While an average RSK block now transfers more difficulty to the blockchain than a Bitcoin Cash block, this is due to the existence of uncle blocks. Although the current RSK hashrate is 23 times higher than Bitcoin Cash, the actual difficulty of an RSK block is slightly lower than a Bitcoin Cash block. Therefore RSK could reference Bitcoin Cash heavyblocks.

Delaying the difficulty contribution of confirmation heavyblocks

The delayedContribution is applied to the cumulative difficulty after 60 blocks. This is to deter an attack and an accidental situation. If all difficulty contributions were immediate, then:

  • When a malicious miner sees a confirmation heavyblock in Bitcoin, it can create a block template having a parent block which is 10 blocks behind the best block, and, if he finds the next block first, it immediately reverts 10 blocks of the blockchain, because the heavyblock contributes with a difficulty that is higher than 10 normal RSK blocks.
  • If the Bitcoin network creates a stale block, some of the miners may see it while some others may not. If a malicious miner sees the Bitcoin stale that is a confirmation heavyblock block but nobody else does, he has an advantage to to revert the RSK blockchain, and perform a double-spend attack by referencing that heavyblock in his private chain.

By delaying the contribution the first problem is eliminated, because the honest fork will also reference the confirmation heavyblock before the malicious fork increases its difficulty.

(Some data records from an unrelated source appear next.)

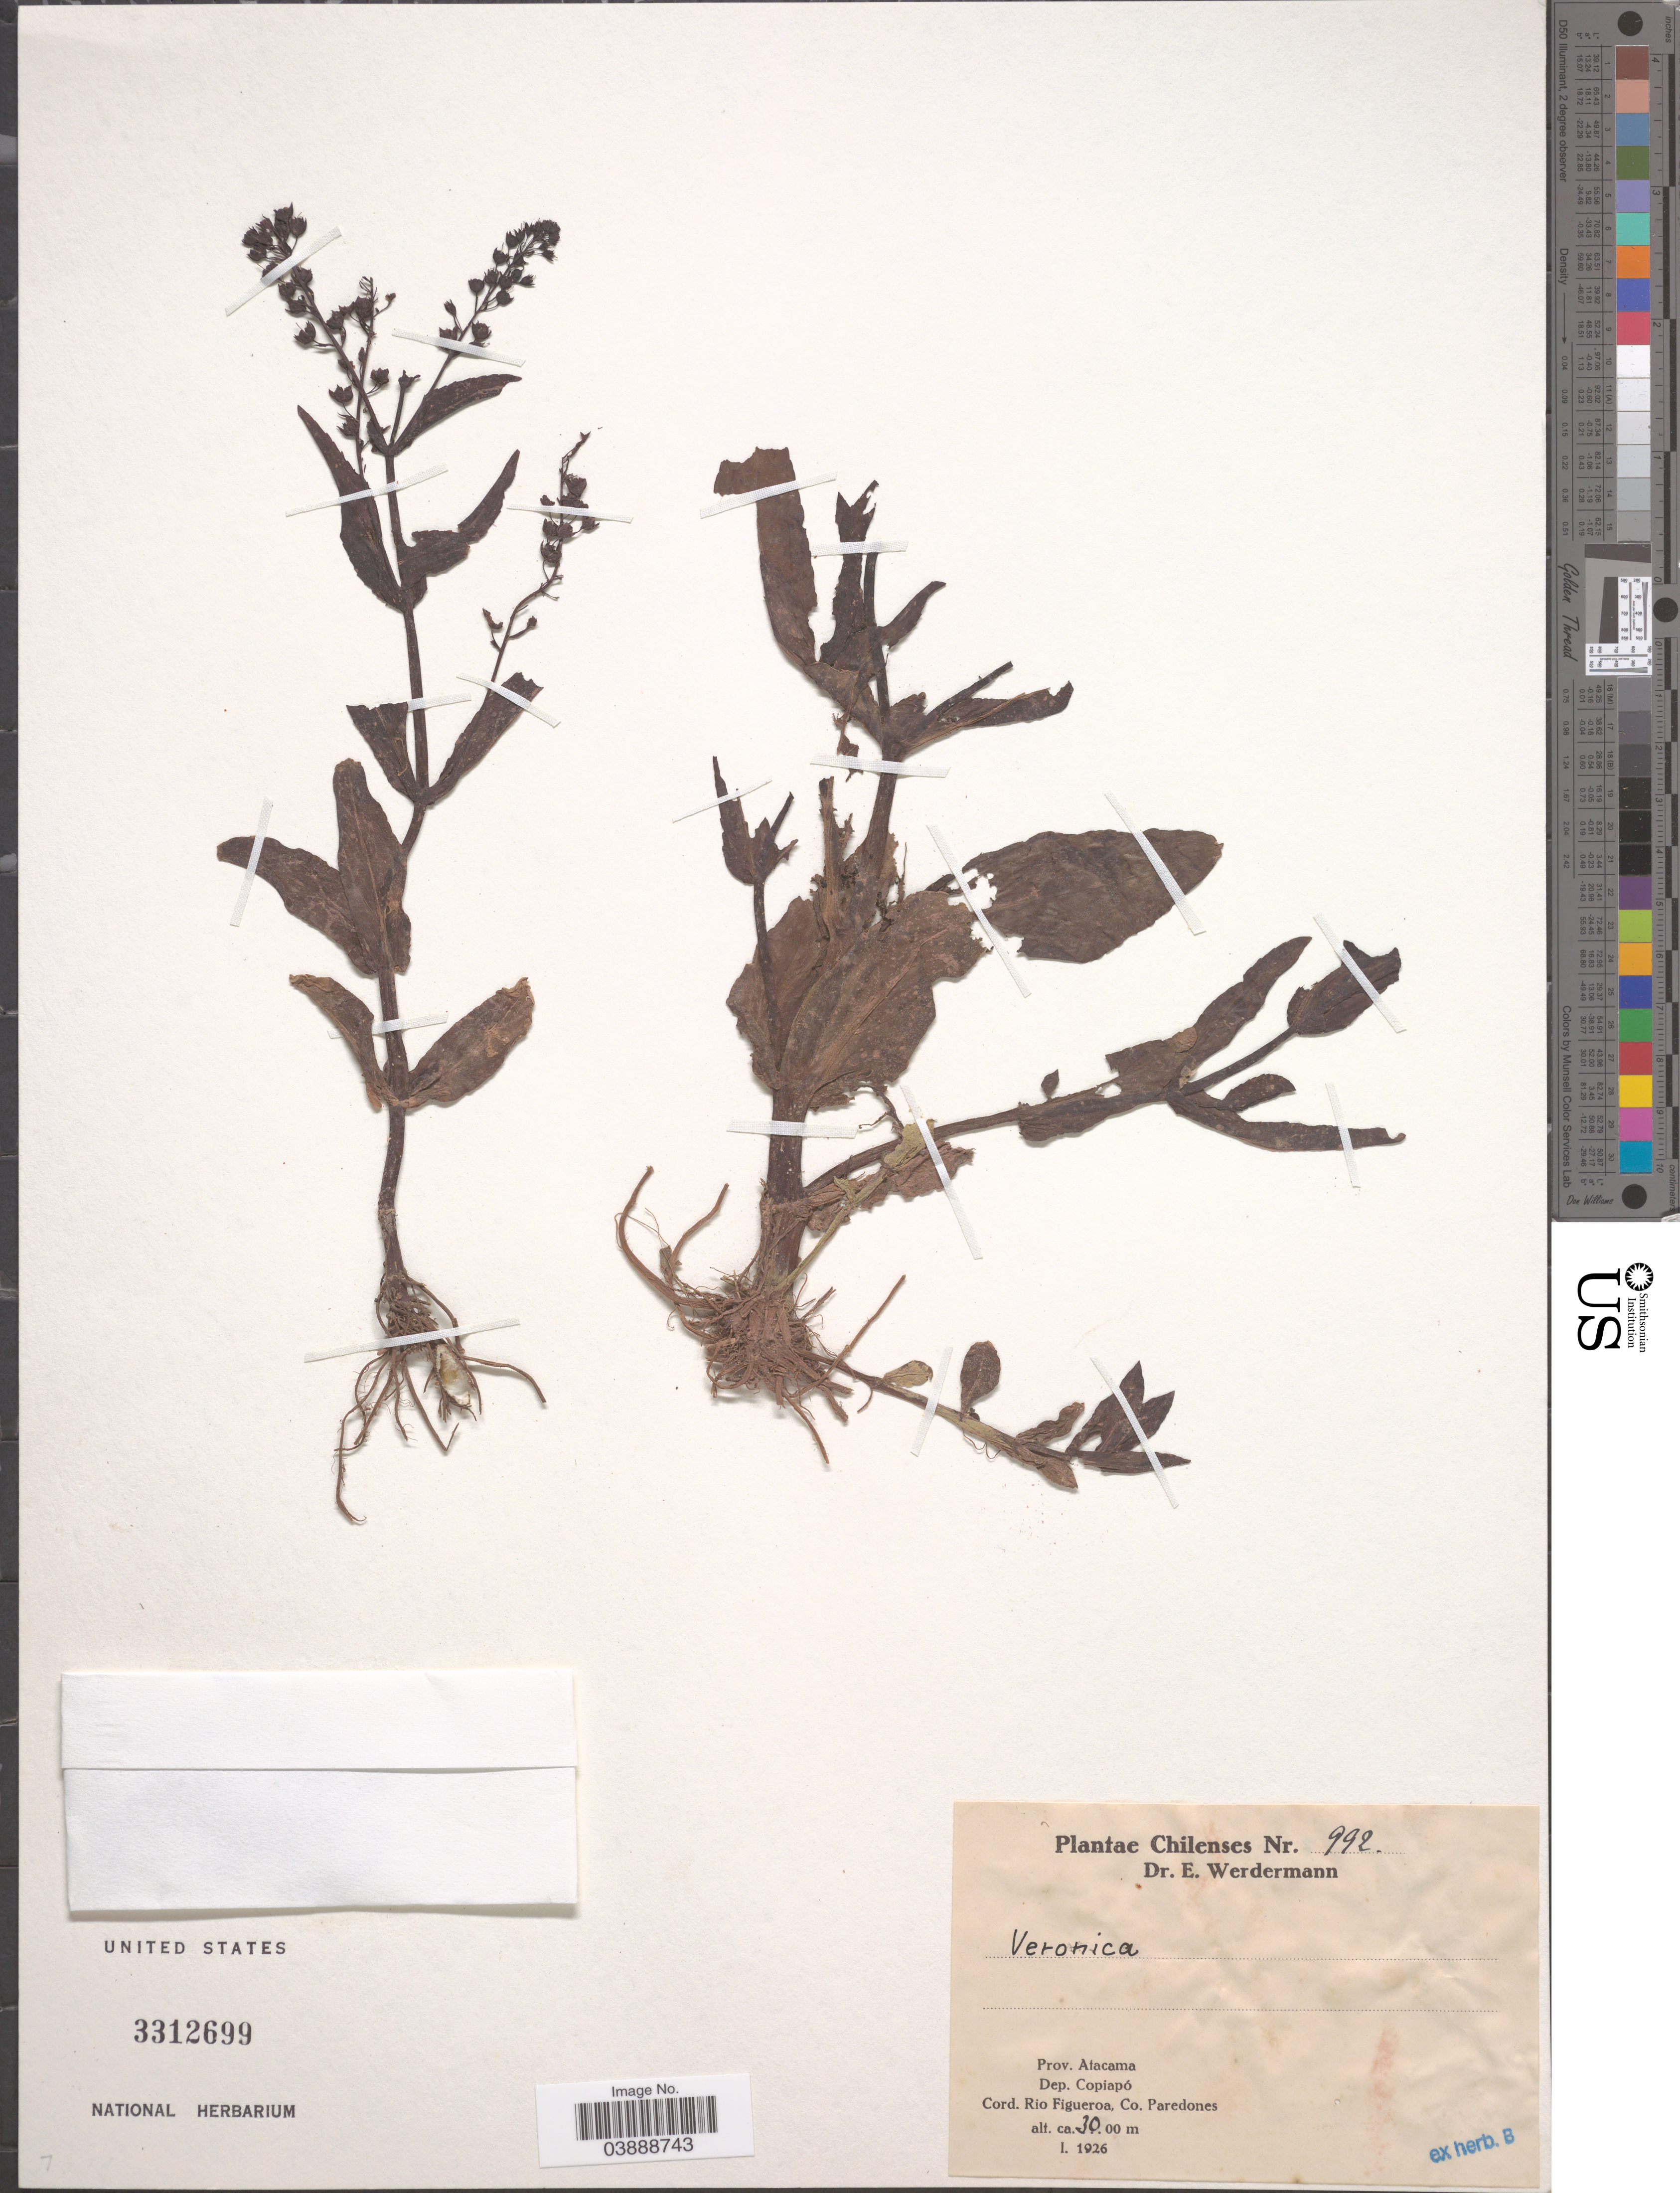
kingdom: Plantae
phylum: Tracheophyta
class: Magnoliopsida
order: Lamiales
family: Plantaginaceae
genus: Veronica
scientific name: Veronica anagallis-aquatica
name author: L.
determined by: Albach, Dirk C.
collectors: E. Werdermann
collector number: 992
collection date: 1926-01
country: Chile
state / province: Atacama (III)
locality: Dep. Copiapó. Cord. Rio Figueroa, Co. Paredones.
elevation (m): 3000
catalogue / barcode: US 3312699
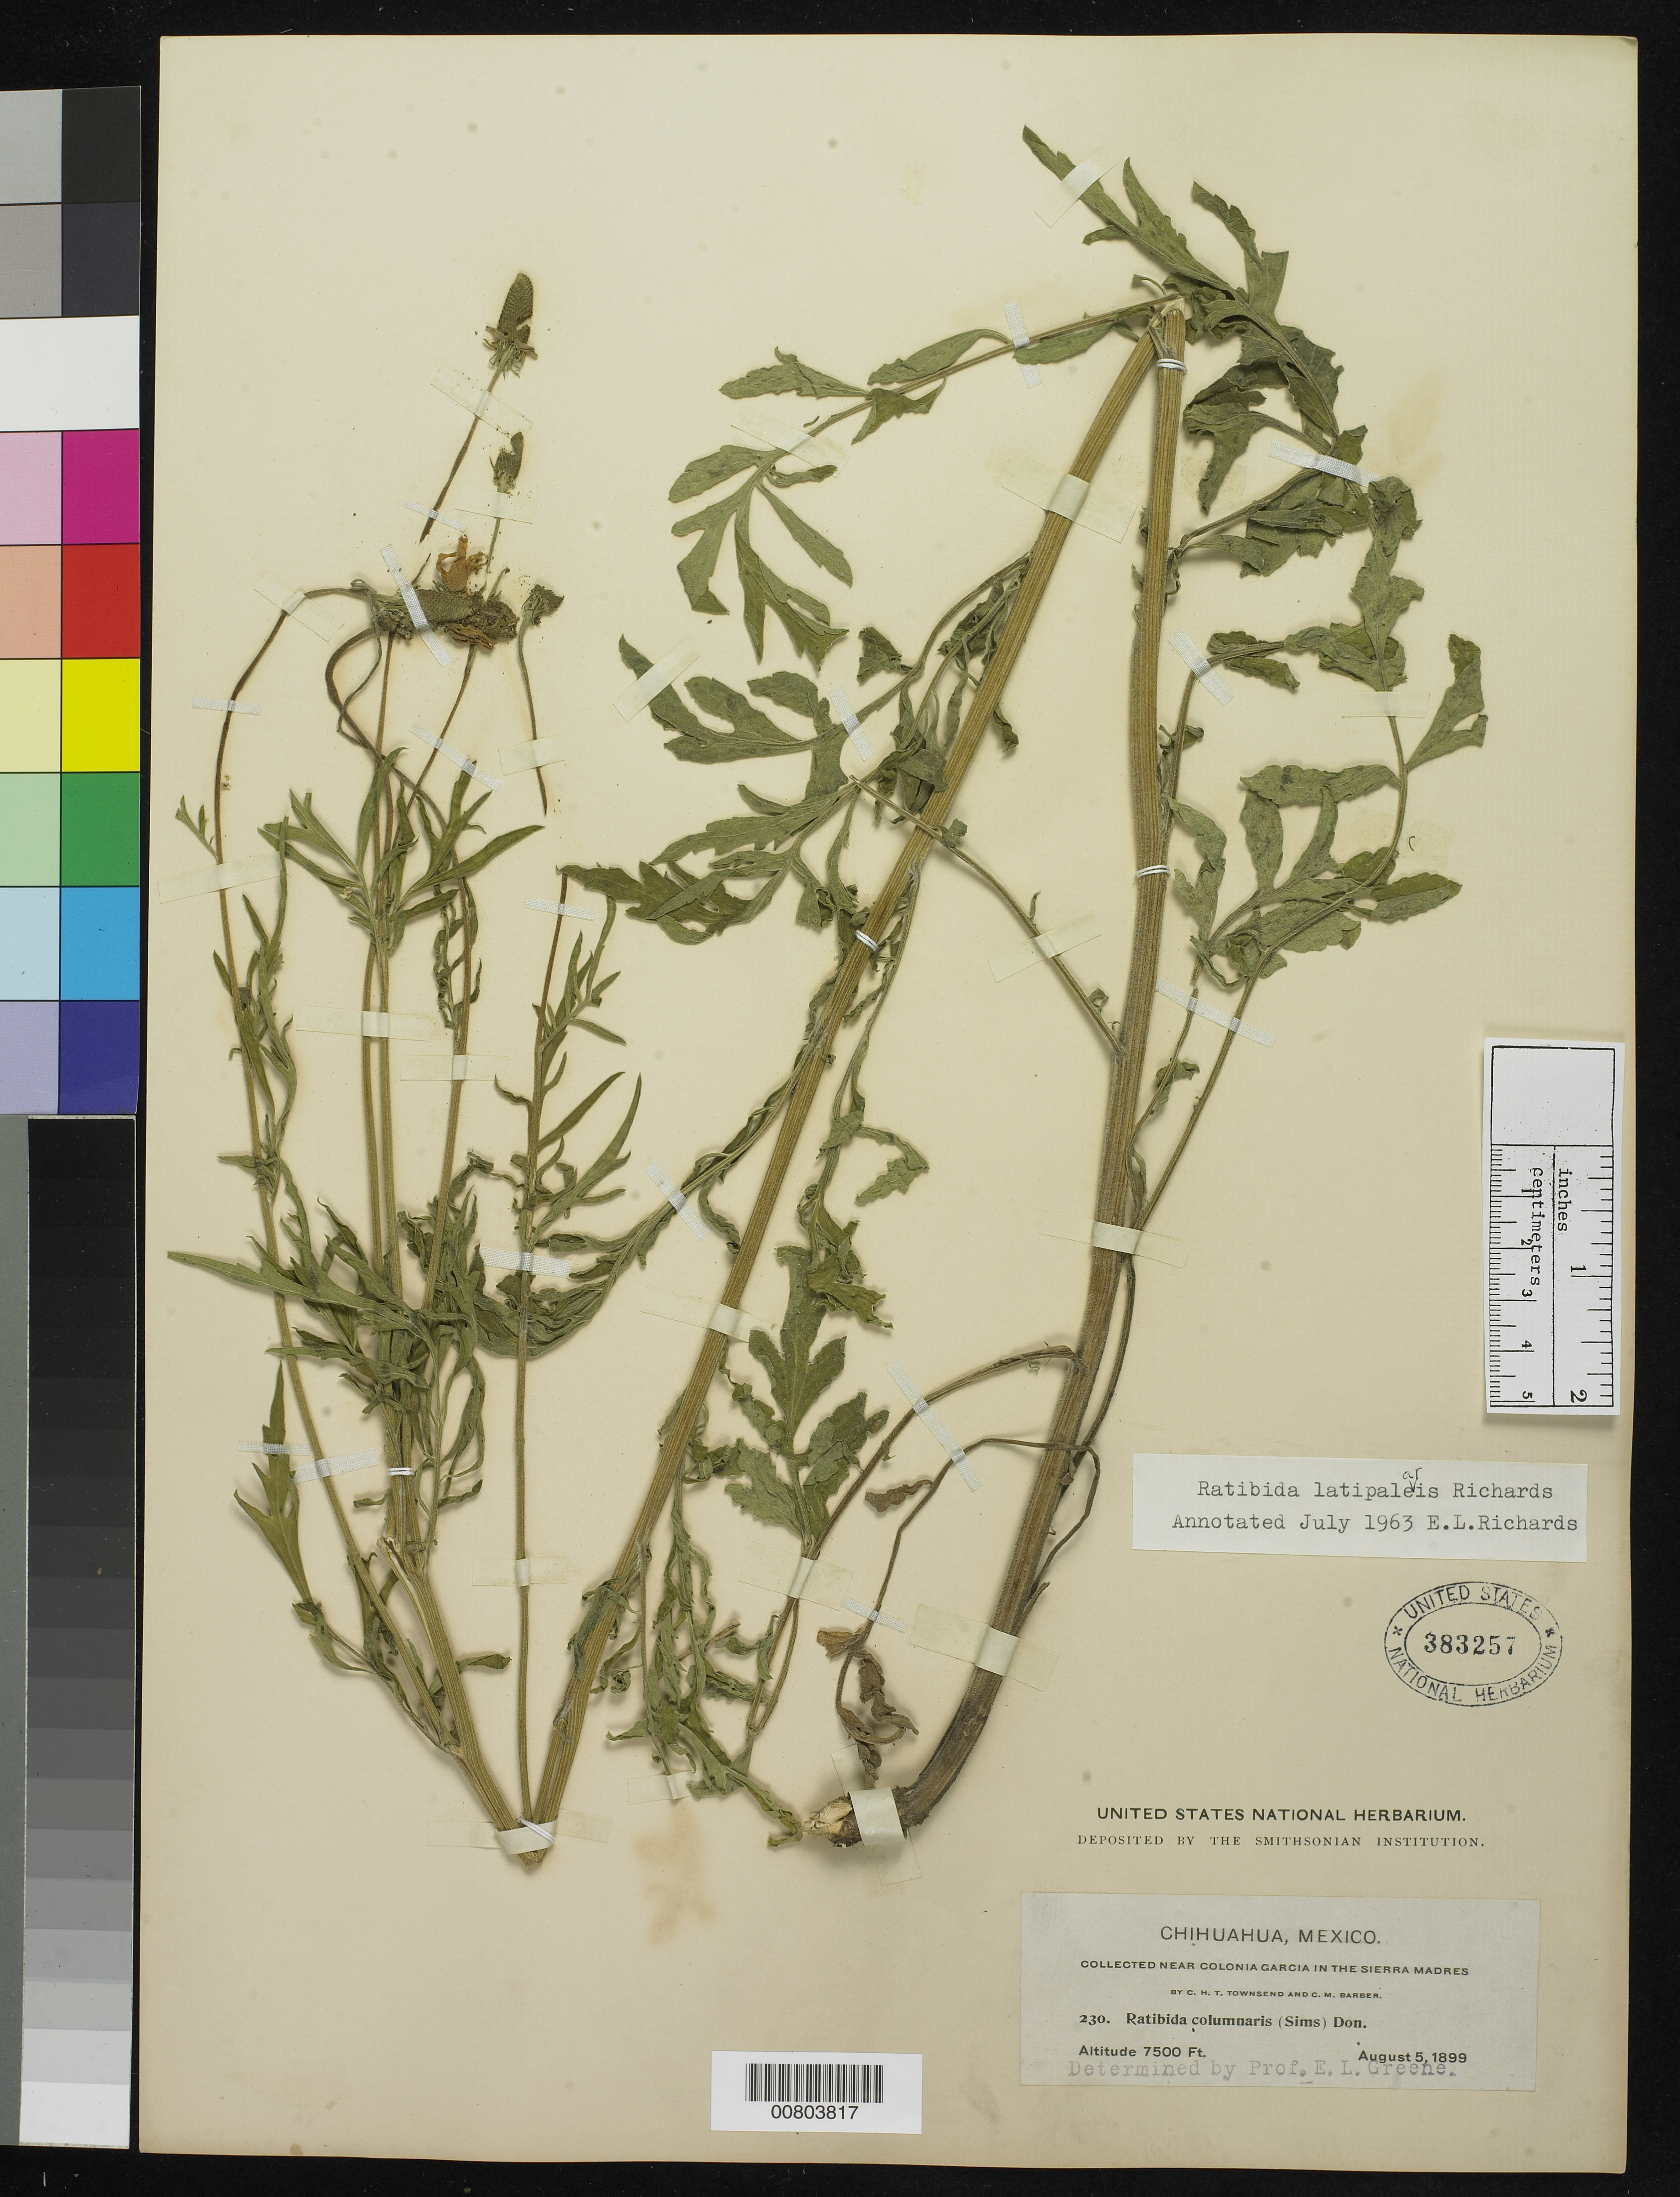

The second problem is mitigated because with the delay the attacker needs to catch up with the honest chain by mining selfish blocks to realize the advantage. The advantage may be about 40 blocks (because of the contribution made by the stale block) but the attacker also gets a 1 to 40 block disadvantage because he must revert a confirmed transaction in order to double-spend. The higher the payment amount, the more blocks the victim will be waiting for confirmation. Simulations show that with a 60 block delay in the difficulty transfer, the attacker would still require over 40% of RSK hashrate to attempt a double-spend that reverts 20 blocks.

Backwards Compatibility

This change is a hard-fork and therefore all full nodes must be updated. SPV light-clients and Block explorers should also be updated.

Test Cases

TBD

Implementation

The rskj code would need to modified in at least the following places:

  • co/rsk/core/DifficultyCalculator.java* must be modified. getBlockDifficulty() now receives the difficultyContribution field.
  • co/rsk/core/bc/SelectionRule.java must be modified. isBrokenSelectionRule() currently considers uncle counts, and it should consider the difficultyContribution.
  • co/rsk/remasc/Sibling.java must be modified in the same way as SelectionRule.java.
  • co/rsk/mine/ForkDetectionDataCalculator.java must be modified. Armadillo 2 does not need this value. Therefore if Armadillo 2 is implemented prior this RSKIP, the number of uncles will no longer be present or validated for Armadillo, as Armadillo 2 will contain the full cumulative difficulty packed into the same space. If this RSKIP is implemented before Armadillo 2, then the uncle count can still be validated, although it will not provide any benefit for Armadillo fork detection module.

Security Considerations

This RSKIP protects the RSK network from a large gamut of double-spend attacks by either increasing the their cost (reaching Bitcoin levels of cryptoeconomic security) or by forcing the attacker to be public about the attack during the whole payment confirmation interval, leaving a trace of anchor heavyblocks in Bitcoin blocks and reducing the amount of cumulative hashrate transferred to RSK.

However, some variants of the double-spend attack, such as isolating a victim node, still need additional changes to be prevented. These other changes, required by the IFAMM model, will be specified in other RSKIPs.